• [EXERCISE GOAL] Transcribe exactly everything in the data below from the line containing "3-point Mount for 1.5mm" down to the line containing "Engineered. Lighting. Solutions.", both lines included and nothing further.

== DATA TO EXAMINE ==

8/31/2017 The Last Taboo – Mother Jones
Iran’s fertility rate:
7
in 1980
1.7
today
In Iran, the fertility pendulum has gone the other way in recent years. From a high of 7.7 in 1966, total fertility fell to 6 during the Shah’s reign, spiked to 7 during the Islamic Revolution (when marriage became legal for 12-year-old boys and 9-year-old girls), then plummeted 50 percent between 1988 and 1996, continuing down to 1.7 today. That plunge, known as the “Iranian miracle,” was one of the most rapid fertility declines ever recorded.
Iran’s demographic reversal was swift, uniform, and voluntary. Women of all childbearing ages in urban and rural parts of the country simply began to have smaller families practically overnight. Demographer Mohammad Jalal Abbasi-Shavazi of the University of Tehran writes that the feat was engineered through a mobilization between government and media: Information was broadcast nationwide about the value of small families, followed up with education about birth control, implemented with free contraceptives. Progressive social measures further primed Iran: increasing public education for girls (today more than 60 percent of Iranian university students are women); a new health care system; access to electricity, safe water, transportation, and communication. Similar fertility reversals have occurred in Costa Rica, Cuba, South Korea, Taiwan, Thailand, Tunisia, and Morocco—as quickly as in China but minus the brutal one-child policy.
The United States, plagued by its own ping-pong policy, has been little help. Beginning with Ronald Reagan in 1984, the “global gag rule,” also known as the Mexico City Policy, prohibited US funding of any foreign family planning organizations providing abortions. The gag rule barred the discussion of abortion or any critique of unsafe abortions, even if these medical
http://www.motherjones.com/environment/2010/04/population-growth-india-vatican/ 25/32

===
== DATA TO EXAMINE ==

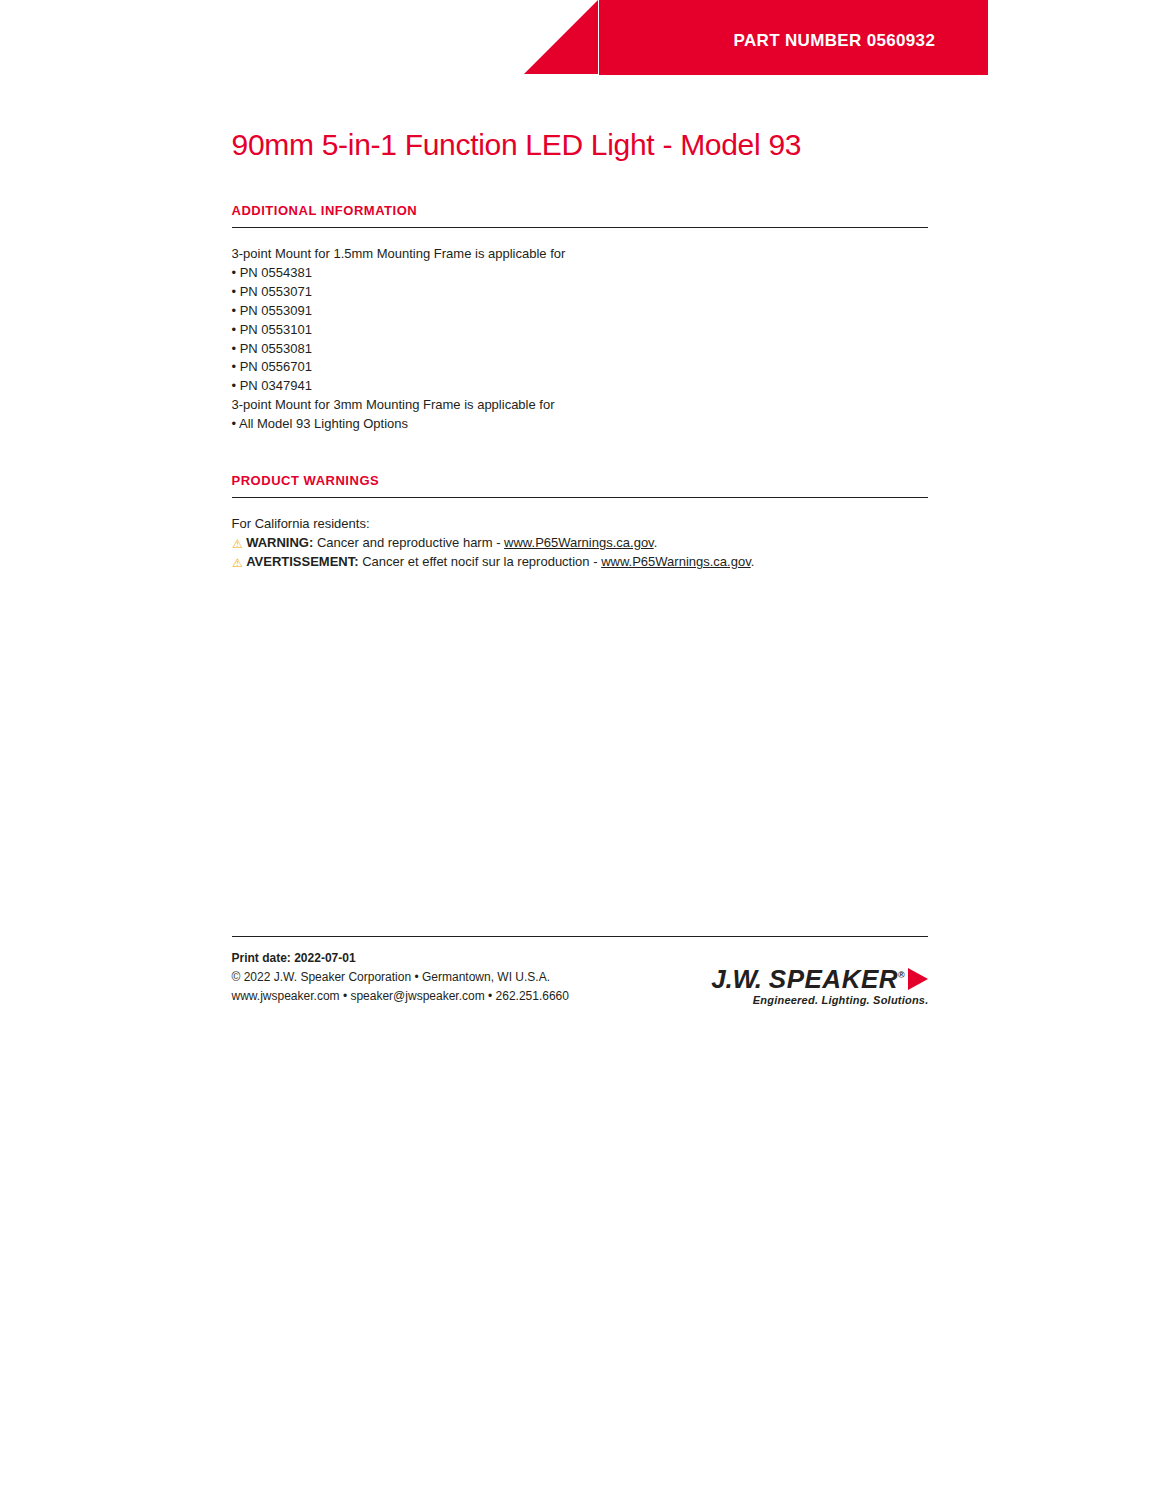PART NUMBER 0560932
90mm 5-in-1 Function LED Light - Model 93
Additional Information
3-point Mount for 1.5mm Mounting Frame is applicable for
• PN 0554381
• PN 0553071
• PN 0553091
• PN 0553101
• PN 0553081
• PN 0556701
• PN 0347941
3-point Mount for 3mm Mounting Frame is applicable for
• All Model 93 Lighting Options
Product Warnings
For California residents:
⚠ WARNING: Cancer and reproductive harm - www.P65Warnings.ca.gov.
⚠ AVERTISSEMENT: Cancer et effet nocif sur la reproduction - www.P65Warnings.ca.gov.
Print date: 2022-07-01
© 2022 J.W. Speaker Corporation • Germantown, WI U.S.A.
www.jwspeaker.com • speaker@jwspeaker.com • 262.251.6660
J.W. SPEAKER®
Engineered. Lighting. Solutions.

===

• [RESULT]
3-point Mount for 1.5mm Mounting Frame is applicable for
• PN 0554381
• PN 0553071
• PN 0553091
• PN 0553101
• PN 0553081
• PN 0556701
• PN 0347941
3-point Mount for 3mm Mounting Frame is applicable for
• All Model 93 Lighting Options
Product Warnings
For California residents:
⚠ WARNING: Cancer and reproductive harm - www.P65Warnings.ca.gov.
⚠ AVERTISSEMENT: Cancer et effet nocif sur la reproduction - www.P65Warnings.ca.gov.
Print date: 2022-07-01
© 2022 J.W. Speaker Corporation • Germantown, WI U.S.A.
www.jwspeaker.com • speaker@jwspeaker.com • 262.251.6660
J.W. SPEAKER®
Engineered. Lighting. Solutions.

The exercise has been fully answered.